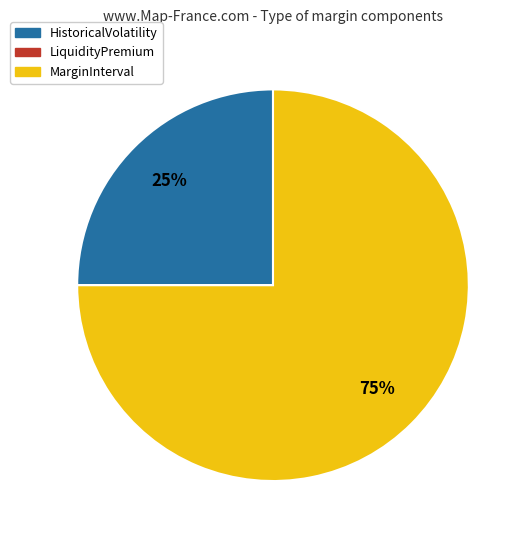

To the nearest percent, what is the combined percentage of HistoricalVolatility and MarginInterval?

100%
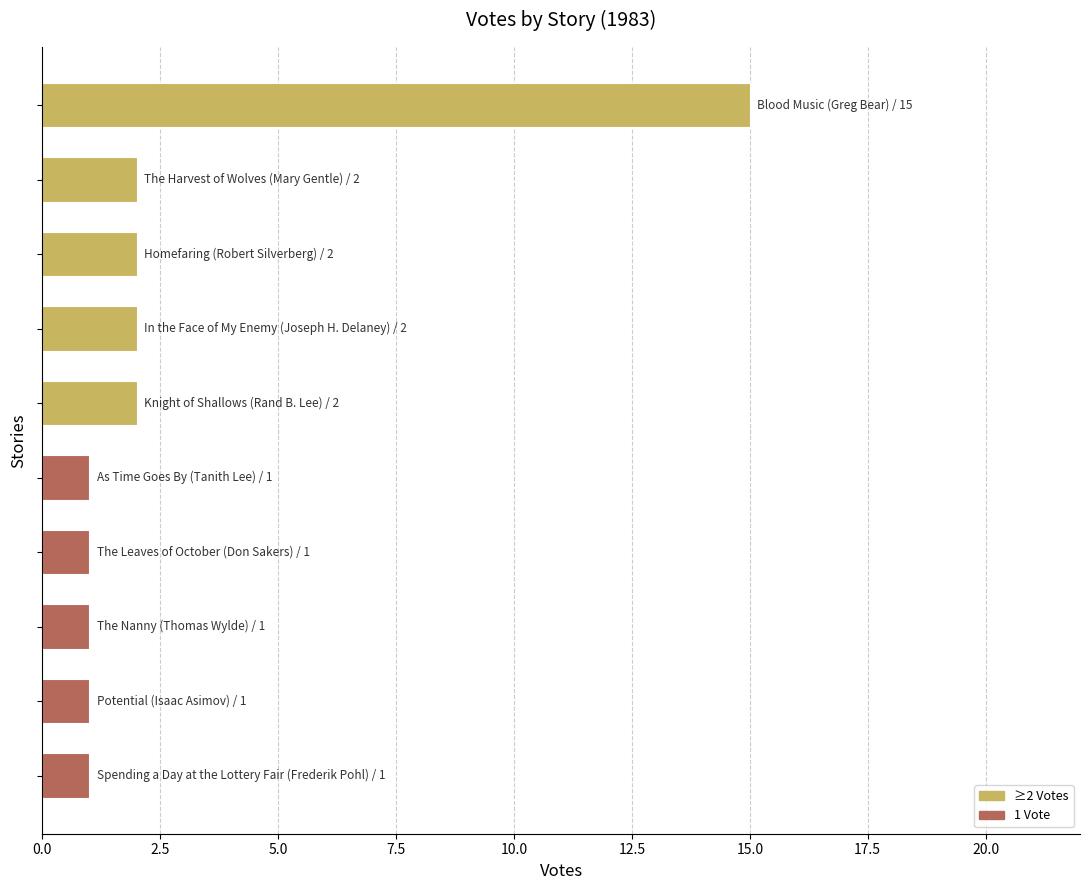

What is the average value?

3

---

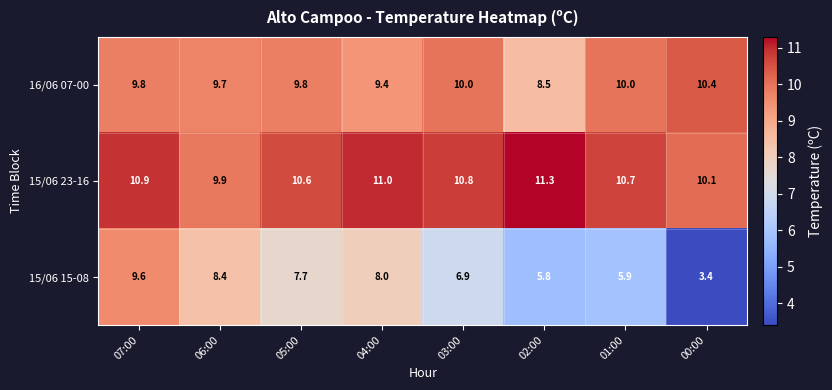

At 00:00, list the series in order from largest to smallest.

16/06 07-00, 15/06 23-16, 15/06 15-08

**Task:**
Retype the records word for word, starting at the line that contains "To the nearest" and ending at the line that contains "What is the average value?", with both of those lines included. Omit the pictures from your copy.

**Solution for this task:**
To the nearest percent, what is the combined percentage of HistoricalVolatility and MarginInterval?

100%

What is the average value?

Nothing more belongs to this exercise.